After dropping Derek off at the airport the next morning for his new year adventure, Adam and I entered into the retirement world of the city that never should have existed: Sun City, in the northwestern corner of the Phoenix sprawl. In Sun City they line the streets with orange trees, loaded with oranges so bitter and caustic you can't eat them. Then the rind leaves an indelible sappy glue on your hands to leave a bitter reminder of the fake food. Obviously, the elderly cruising by on their golf carts enjoy the oranges purely from afar.






I didn't take many pictures of Sun City, mainly because I was in shock. On my way to pee in the walgreens bathroom, I noticed the store had everything young people would use on sale. Tampons, condoms, pregnancy tests. They must sit on the shelves and expire. We did go to a thrift store plaza, where I bought some plastic storage containers from a matching set, which had probably at one time not that long ago held some old lady's makeup or other oddities that needed sorting. It was truly like there was a conveyor belt from the retirement community to the stores.
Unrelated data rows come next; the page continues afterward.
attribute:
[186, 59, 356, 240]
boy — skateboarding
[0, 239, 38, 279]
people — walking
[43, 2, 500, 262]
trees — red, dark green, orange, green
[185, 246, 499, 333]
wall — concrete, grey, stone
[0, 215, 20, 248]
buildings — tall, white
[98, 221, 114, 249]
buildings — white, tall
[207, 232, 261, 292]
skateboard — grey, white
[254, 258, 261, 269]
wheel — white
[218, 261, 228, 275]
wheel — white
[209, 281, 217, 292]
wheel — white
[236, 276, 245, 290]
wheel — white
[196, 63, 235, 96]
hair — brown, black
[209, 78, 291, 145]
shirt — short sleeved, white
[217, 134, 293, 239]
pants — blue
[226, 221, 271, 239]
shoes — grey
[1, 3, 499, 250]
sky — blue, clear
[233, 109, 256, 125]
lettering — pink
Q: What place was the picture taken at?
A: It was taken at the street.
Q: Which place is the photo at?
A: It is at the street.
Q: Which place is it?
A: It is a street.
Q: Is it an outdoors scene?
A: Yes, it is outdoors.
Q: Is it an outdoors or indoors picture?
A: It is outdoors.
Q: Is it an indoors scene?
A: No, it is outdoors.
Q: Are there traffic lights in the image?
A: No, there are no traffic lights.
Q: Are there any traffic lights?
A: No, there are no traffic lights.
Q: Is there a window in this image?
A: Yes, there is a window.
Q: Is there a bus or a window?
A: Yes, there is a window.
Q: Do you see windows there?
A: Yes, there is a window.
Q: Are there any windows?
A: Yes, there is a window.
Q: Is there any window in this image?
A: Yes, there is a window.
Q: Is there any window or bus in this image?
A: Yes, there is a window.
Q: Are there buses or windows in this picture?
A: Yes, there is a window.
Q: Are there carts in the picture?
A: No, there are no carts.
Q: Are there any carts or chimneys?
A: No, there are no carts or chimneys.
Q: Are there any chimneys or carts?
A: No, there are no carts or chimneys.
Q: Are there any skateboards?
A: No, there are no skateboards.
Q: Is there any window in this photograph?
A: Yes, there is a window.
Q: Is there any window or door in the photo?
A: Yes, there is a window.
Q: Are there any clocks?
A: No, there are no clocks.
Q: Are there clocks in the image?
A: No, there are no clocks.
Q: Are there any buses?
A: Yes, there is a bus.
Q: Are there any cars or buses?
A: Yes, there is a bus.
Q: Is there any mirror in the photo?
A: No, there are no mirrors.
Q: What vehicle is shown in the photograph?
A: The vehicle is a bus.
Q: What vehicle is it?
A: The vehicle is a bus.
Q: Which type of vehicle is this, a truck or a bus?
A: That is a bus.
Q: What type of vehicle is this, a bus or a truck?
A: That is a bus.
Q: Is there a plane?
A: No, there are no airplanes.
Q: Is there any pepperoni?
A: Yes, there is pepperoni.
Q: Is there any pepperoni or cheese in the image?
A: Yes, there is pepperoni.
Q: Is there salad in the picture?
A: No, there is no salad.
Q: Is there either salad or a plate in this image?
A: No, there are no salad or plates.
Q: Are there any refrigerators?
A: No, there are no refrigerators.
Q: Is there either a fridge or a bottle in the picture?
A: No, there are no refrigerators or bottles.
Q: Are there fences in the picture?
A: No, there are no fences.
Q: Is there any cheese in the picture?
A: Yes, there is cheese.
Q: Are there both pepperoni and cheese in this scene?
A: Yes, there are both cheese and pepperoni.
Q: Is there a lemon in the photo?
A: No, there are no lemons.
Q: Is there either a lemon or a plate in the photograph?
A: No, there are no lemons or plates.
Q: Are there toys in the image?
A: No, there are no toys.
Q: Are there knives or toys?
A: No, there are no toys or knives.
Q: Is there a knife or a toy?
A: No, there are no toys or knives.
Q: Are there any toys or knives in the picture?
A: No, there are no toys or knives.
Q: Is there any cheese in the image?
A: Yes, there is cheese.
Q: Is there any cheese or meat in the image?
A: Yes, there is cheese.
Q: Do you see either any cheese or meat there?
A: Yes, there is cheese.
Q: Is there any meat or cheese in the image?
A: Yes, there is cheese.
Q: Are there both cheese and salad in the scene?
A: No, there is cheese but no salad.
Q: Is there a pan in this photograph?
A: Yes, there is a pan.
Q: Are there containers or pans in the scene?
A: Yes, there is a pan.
Full sets of really nice stuff, and random themes from people who had spent a life time collecting stuff with paper roosters glued to them.


Finally, on our way back we stopped at a hippie art commune in the desert that fore some reason Adam had heard of. They like circles, bells, and apparently The Band. I secretly wanted to join them and live their life. In their vision for a better world, they're doing something right.








Last: I got over my desert mountain biking trauma and started riding Sedona, remembering that bikes are fun.